Capital: Belfast.                            

Official language: English.                              

Area: 5,467 mi2 (14,160 km2).                          

Elevation: Highest—Slieve Donard, 2,796 ft (852 m) above sea level. Lowest—The 
Marsh, near Downpatrick, 1.3 ft (0.4 m) below sea level.

Population: Current estimate—1,735,000; density, 317 per mi2 (123 per km2); distribution, 70 percent urban, 30 percent rural. 2001 census—1,685,267.

Chief products: Agriculture—cattle, chickens, eggs, hogs, sheep, milk, potatoes. Manufacturing—aircraft, automobile parts, chemicals, computer chips, Irish linen and other textiles, machinery, processed food, ships.             

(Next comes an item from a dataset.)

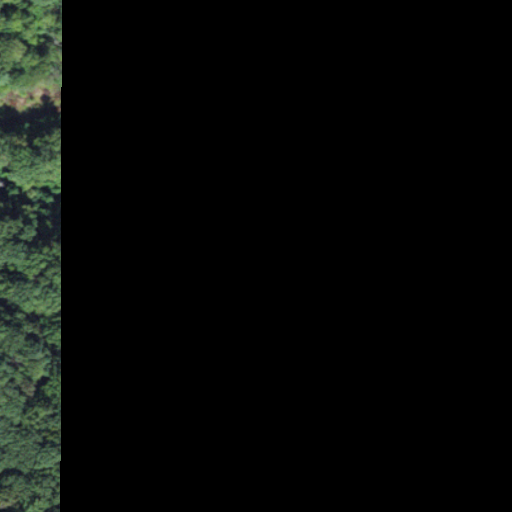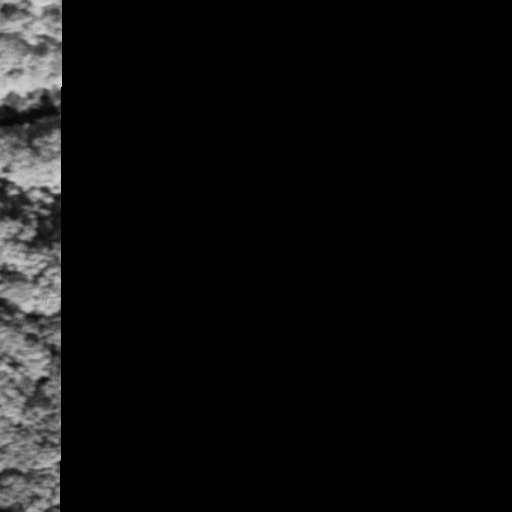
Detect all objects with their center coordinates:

Flag and coat of arms: Northern Ireland's flag and coat of arms have a six-pointed star and the ancient Ulster symbol of a red hand. The star and hand appear over the St. George's cross of the English flag. Northern Ireland's flag and arms ceased to be official symbols after the United Kingdom took direct control of the country's government in 1972. The flag is often flown by private citizens, but the official flag has always been the British Union Flag.

The island of Ireland is known as Eire in Irish Gaelic. The name of the capital city, Belfast, derives from the city's Gaelic name, Beal Feirste, which means "mouth of the sandy ford," referring to a stream that joins the Lagan River.

Northern Ireland is the smallest country in the United Kingdom, situated on the second largest island of the British Isles. It occupies one-sixth of the island it shares with the independent Republic of Ireland. Northern Ireland is composed of six of the twenty-nine counties of Ireland, covering about 5,452 square miles (14,120 square kilometers). It is separated from the Republic of Ireland by a three-hundred-mile-long artificial boundary.

It consists of the eastern part of the historic region of Ulster and is often called Ulster. It is bounded on the north by the Atlantic Ocean, on the northeast by the North Channel, on the southeast by the Irish Sea, and on the south and west by the Republic of Ireland. Slightly larger than Connecticut, Northern Ireland has an area of 5,452 square miles (14,120 km2). Its greatest length (east-west) is about 110 miles (180 km); its greatest width (north-south), 80 miles (130 km).